Posted April 27, 2009 9:16 AM by Dylan Miyake

Columbia Business School's "Ideas@Work" blog had an interesting post last week entitled "The Nonprofit MBA." The premise was that in a time of unprecedented challenge for non-profits, hiring a MBA may be a way for social sector organizations to tap into management expertise that can help them survive. (Since MBAs are a lot cheaper now than they used to be!)

But, as Ray Horton argues, just going out and hiring a MBA is no panacea. Just because someone has an MBA doesn't make them an expert on nonprofit management, doesn't help them to understand your mission, and may actually even do harm. As Professor Horton states,

"The misconception that businesses are always better-managed than nonprofits because they have the profit motive is a tired one that needs reconsideration. Many of those so-called well-managed businesses are now bankrupt (some, as we've seen, in more ways than one). An inventory of organizations in the United States, from the most well managed to the most poorly managed, would find many nonprofits that are better managed than most businesses and many businesses that are more poorly managed than most nonprofits."

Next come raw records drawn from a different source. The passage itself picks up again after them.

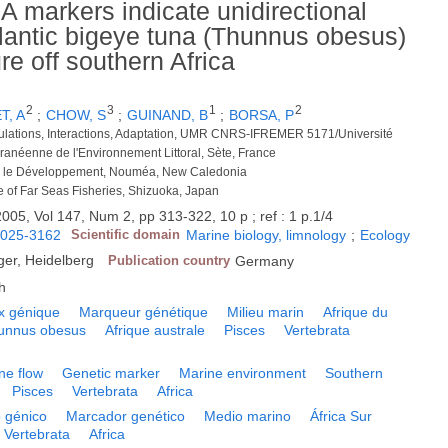
 markers indicate unidirectional
Atlantic bigeye tuna (Thunnus obesus)
re off southern Africa
2
3
1
2
T, A
;
CHOW, S
;
GUINAND, B
;
BORSA, P
ulations, Interactions, Adaptation, UMR CNRS-IFREMER 5171/Université
rranéenne de l'Environnement Littoral, Sète, France
our le Développement, Nouméa, New Caledonia
te of Far Seas Fisheries, Shizuoka, Japan
2005, Vol 147, Num 2, pp 313-322, 10 p ; ref : 1 p.1/4
025-3162
Scientific domain
Marine biology, limnology
;
Ecology
ger, Heidelberg
Publication country
Germany
h
x génique
Marqueur génétique
Milieu marin
Afrique du
unnus obesus
Afrique australe
Pisces
Vertebrata
ne flow
Genetic marker
Marine environment
Southern
Pisces
Vertebrata
Africa
o génico
Marcador genético
Medio marino
África Sur
Vertebrata
Africa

Does this mean that a nonprofit cannot benefit from the professional management expertise that a MBA brings to the organization? Not at all. In fact, nonprofits and for-profits are more similar than you might think. Again, quoting the article:

  • Businesses and nonprofits have to compete to raise money from external sources. Nonprofits have to attract grant income, but increasingly they raise money by adding earned-income components, selling select goods and services that are related to their missions, or by some combination of both.
  • However businesses and nonprofits acquire their resources, they have to spend resources -- there are all sorts of allocation decisions that are fundamentally the same.
  • Businesses and nonprofits have to organize their production processes similarly to figure out the most rational way to produce a product or provide a service.
  • Businesses and nonprofits have to contend with governance issues, they have boards of directors, they may face going out of business and they may face similar challenges when they've grown beyond the vision of their founders.
  • Increasingly, businesses and nonprofits finance themselves the same ways: selling bonds, entering capital markets and competing for capital funds.

So what does this mean for us in the nonprofit space? We should take advantage of the management skillset that a MBA brings to the table, but recognize that management skills alone are not enough. So hire that MBA and give her the opportunity to learn your organization's culture, history, and mission -- so that she can help you lead, manage, and grow your organization to achieve your mission results.